* [Assignment]: An unchanged copy of every record below, without pictures, is the goal.

* [Given information]:
Segment Open

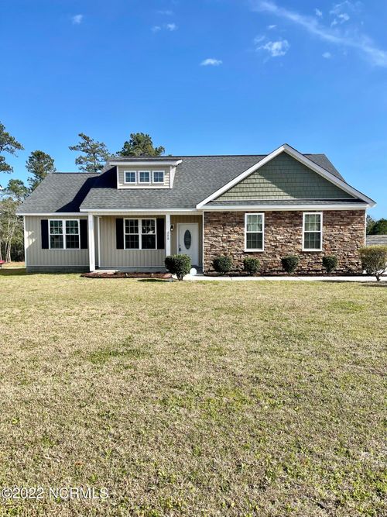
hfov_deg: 53.0
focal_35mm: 26
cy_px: 258
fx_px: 388
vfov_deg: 67.3
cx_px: 194
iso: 32
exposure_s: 1/2660
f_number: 1.6
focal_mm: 5.1
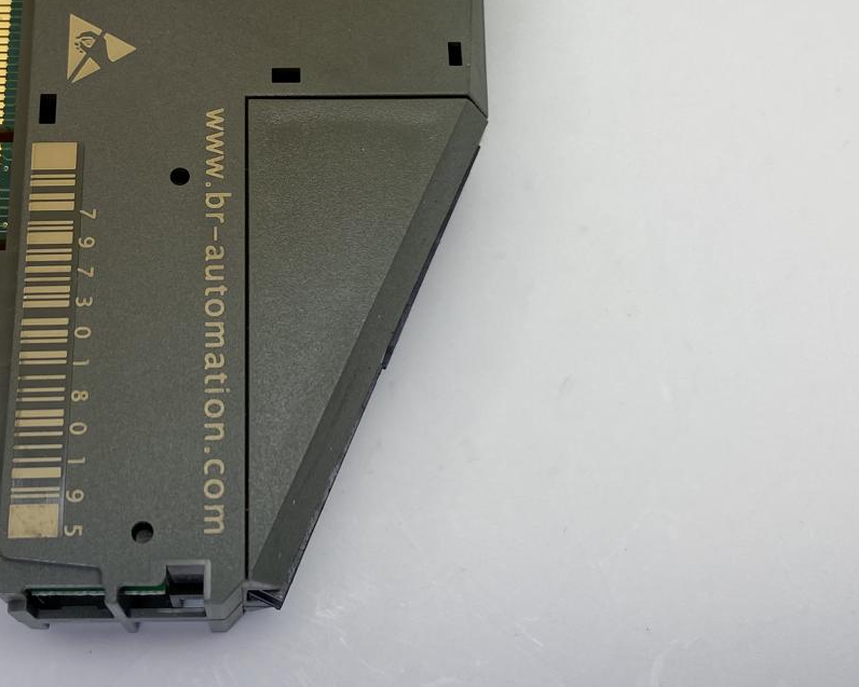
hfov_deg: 36.2
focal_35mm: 51
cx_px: 273
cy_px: 193
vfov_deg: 29.3
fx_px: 1297
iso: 32
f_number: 1.8
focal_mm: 4.25
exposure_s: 1/546
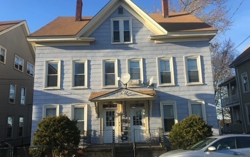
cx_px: 126
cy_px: 83
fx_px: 211
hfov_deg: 61.2
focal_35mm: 31
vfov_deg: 40.6
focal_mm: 4.15
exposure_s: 1/610
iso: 25
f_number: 2.2
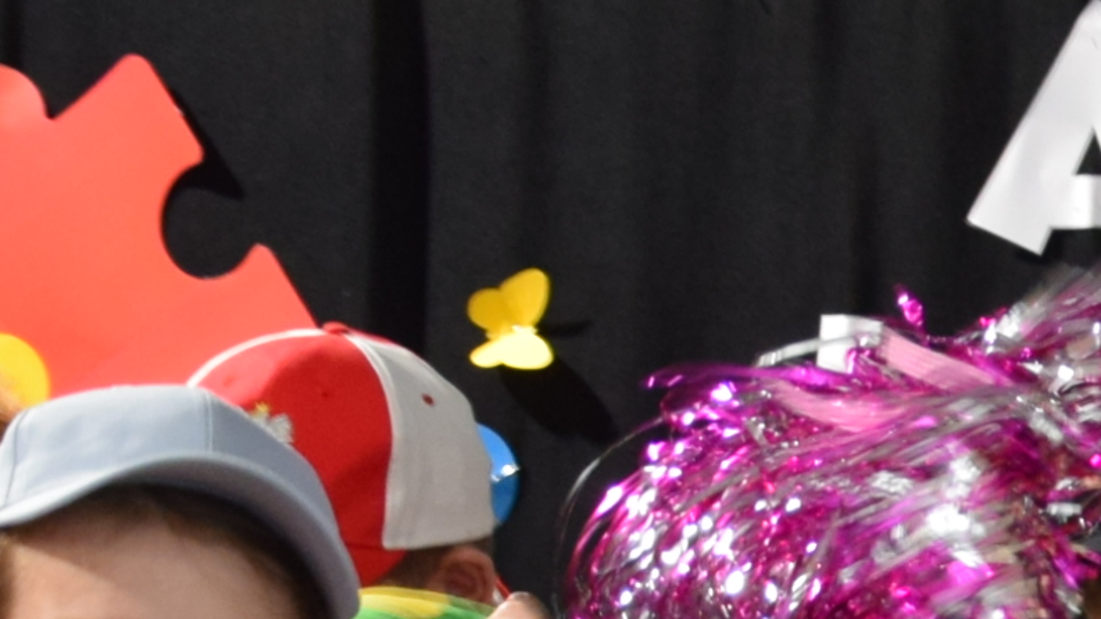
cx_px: 2087
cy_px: 1081
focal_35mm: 196
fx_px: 5722
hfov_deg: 10.3
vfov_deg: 6.1
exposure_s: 1/60
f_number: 3.8
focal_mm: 22
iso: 800
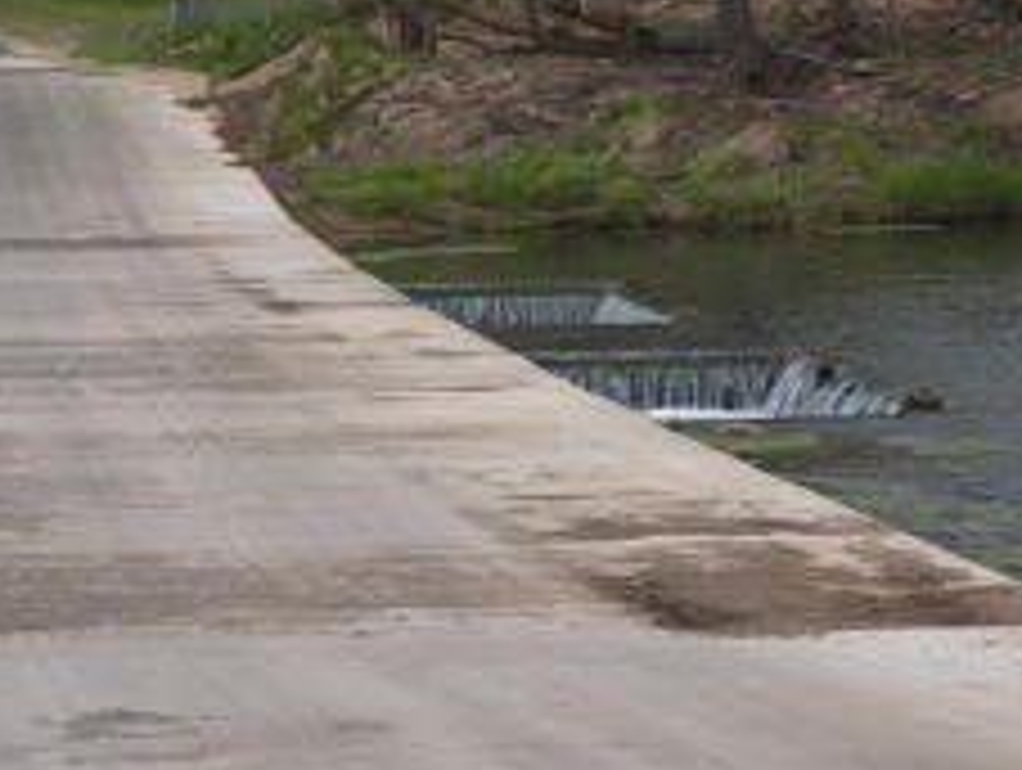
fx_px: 4140
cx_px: 369
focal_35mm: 140
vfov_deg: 10.6
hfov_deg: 14.1
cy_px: 227
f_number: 8
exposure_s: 1/400
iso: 200
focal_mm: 40
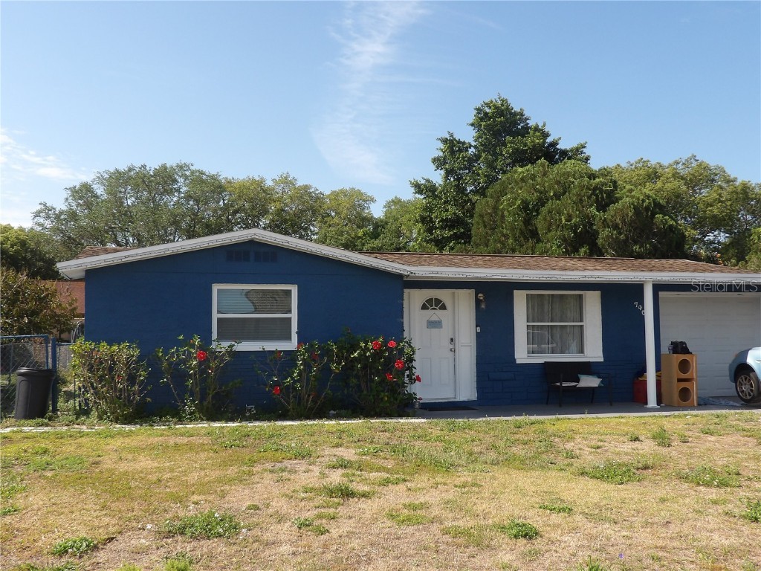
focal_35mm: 33
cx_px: 380
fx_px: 725
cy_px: 286
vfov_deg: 42.9
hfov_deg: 55.4
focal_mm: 5.9
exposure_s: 1/561
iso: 100
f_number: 3.6
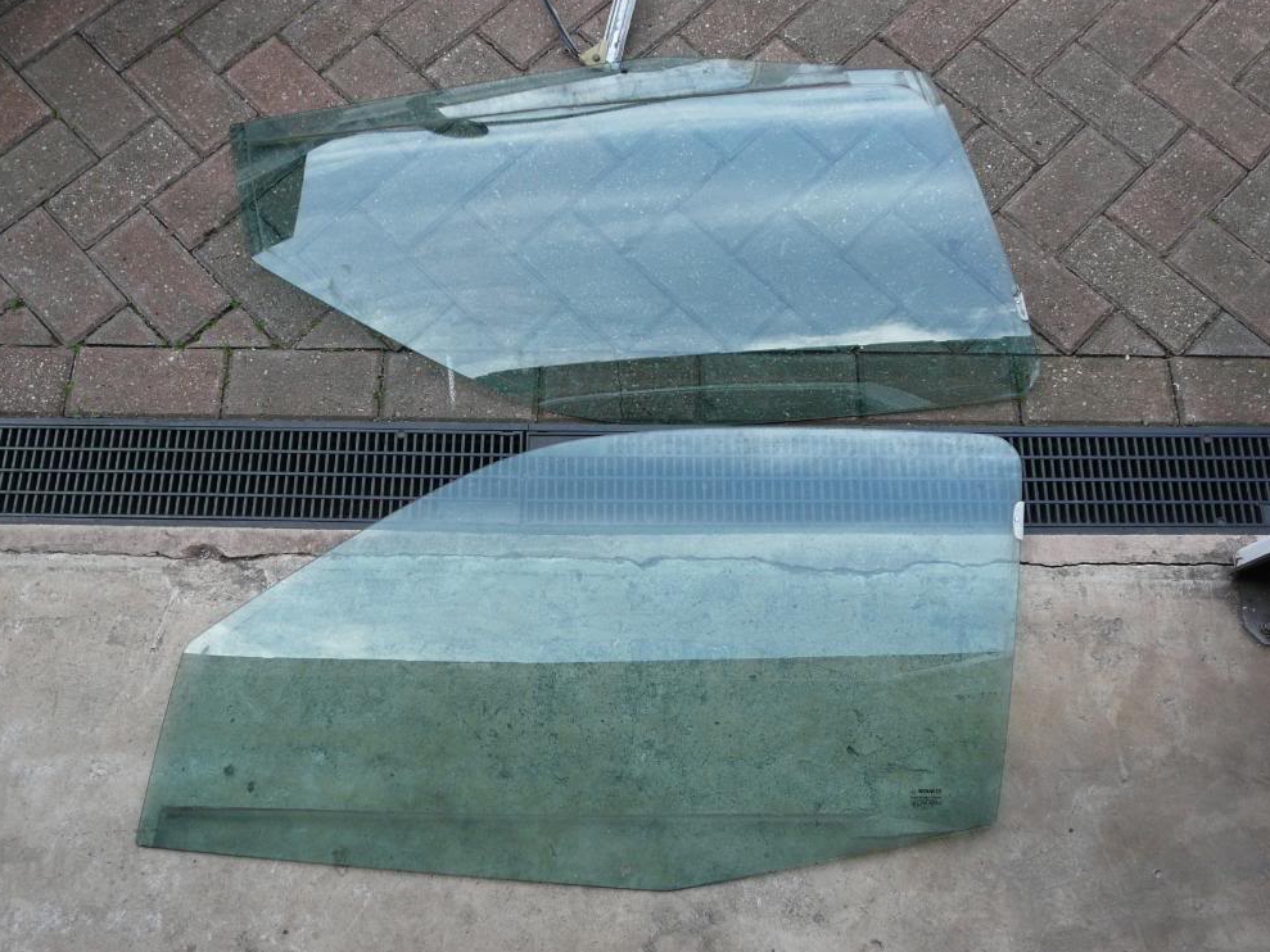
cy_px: 479
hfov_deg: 61.6
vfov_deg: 48.2
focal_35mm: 29
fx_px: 1064
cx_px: 620
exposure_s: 1/125
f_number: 3.2
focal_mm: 4.6
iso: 100
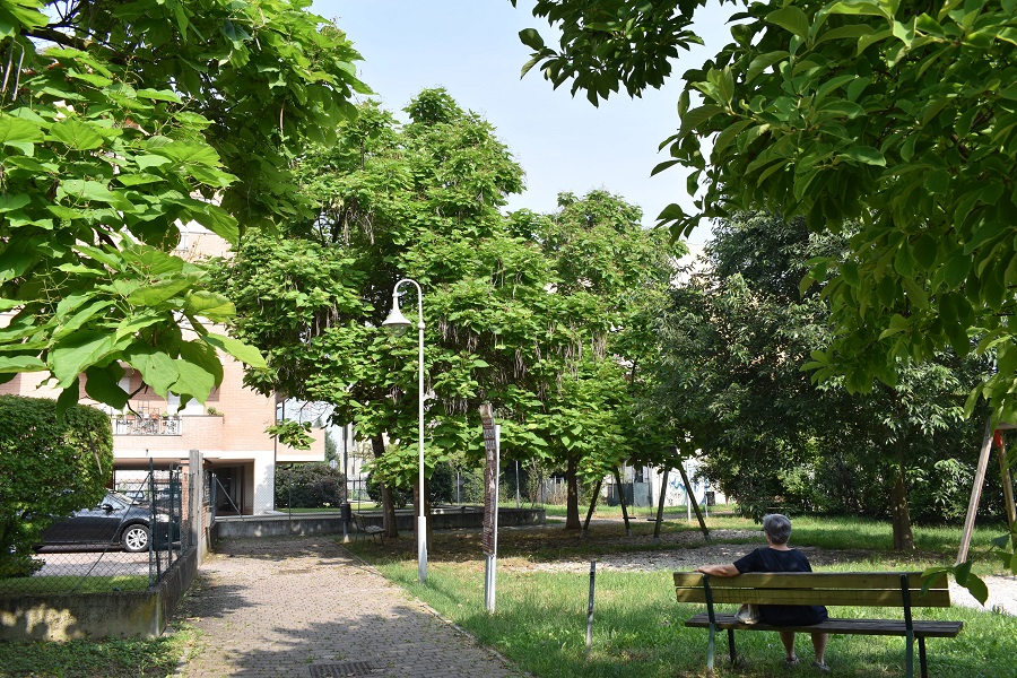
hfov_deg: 61.9
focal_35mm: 30
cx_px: 508
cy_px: 339
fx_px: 847
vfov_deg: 43.6
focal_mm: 20
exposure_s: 1/250
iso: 200
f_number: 8
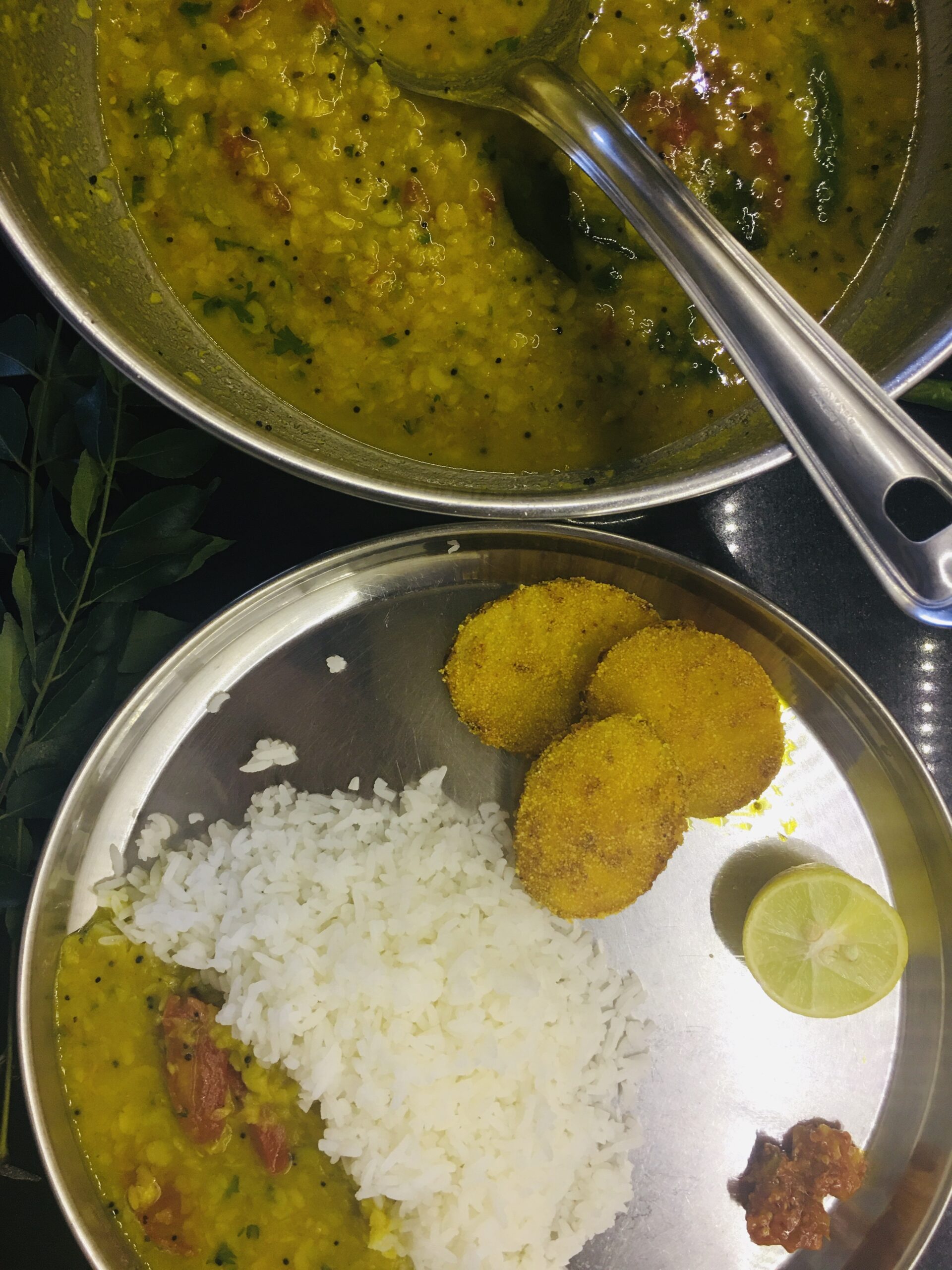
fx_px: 1063
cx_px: 476
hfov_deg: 48.2
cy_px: 635
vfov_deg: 61.7
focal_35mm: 29
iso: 50
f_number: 2.2
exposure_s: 1/17
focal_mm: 4.15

Segment Closed

* [Output of the task]:
hfov_deg: 53.0
focal_35mm: 26
cy_px: 258
fx_px: 388
vfov_deg: 67.3
cx_px: 194
iso: 32
exposure_s: 1/2660
f_number: 1.6
focal_mm: 5.1
hfov_deg: 36.2
focal_35mm: 51
cx_px: 273
cy_px: 193
vfov_deg: 29.3
fx_px: 1297
iso: 32
f_number: 1.8
focal_mm: 4.25
exposure_s: 1/546
cx_px: 126
cy_px: 83
fx_px: 211
hfov_deg: 61.2
focal_35mm: 31
vfov_deg: 40.6
focal_mm: 4.15
exposure_s: 1/610
iso: 25
f_number: 2.2
cx_px: 2087
cy_px: 1081
focal_35mm: 196
fx_px: 5722
hfov_deg: 10.3
vfov_deg: 6.1
exposure_s: 1/60
f_number: 3.8
focal_mm: 22
iso: 800
fx_px: 4140
cx_px: 369
focal_35mm: 140
vfov_deg: 10.6
hfov_deg: 14.1
cy_px: 227
f_number: 8
exposure_s: 1/400
iso: 200
focal_mm: 40
focal_35mm: 33
cx_px: 380
fx_px: 725
cy_px: 286
vfov_deg: 42.9
hfov_deg: 55.4
focal_mm: 5.9
exposure_s: 1/561
iso: 100
f_number: 3.6
cy_px: 479
hfov_deg: 61.6
vfov_deg: 48.2
focal_35mm: 29
fx_px: 1064
cx_px: 620
exposure_s: 1/125
f_number: 3.2
focal_mm: 4.6
iso: 100
hfov_deg: 61.9
focal_35mm: 30
cx_px: 508
cy_px: 339
fx_px: 847
vfov_deg: 43.6
focal_mm: 20
exposure_s: 1/250
iso: 200
f_number: 8
fx_px: 1063
cx_px: 476
hfov_deg: 48.2
cy_px: 635
vfov_deg: 61.7
focal_35mm: 29
iso: 50
f_number: 2.2
exposure_s: 1/17
focal_mm: 4.15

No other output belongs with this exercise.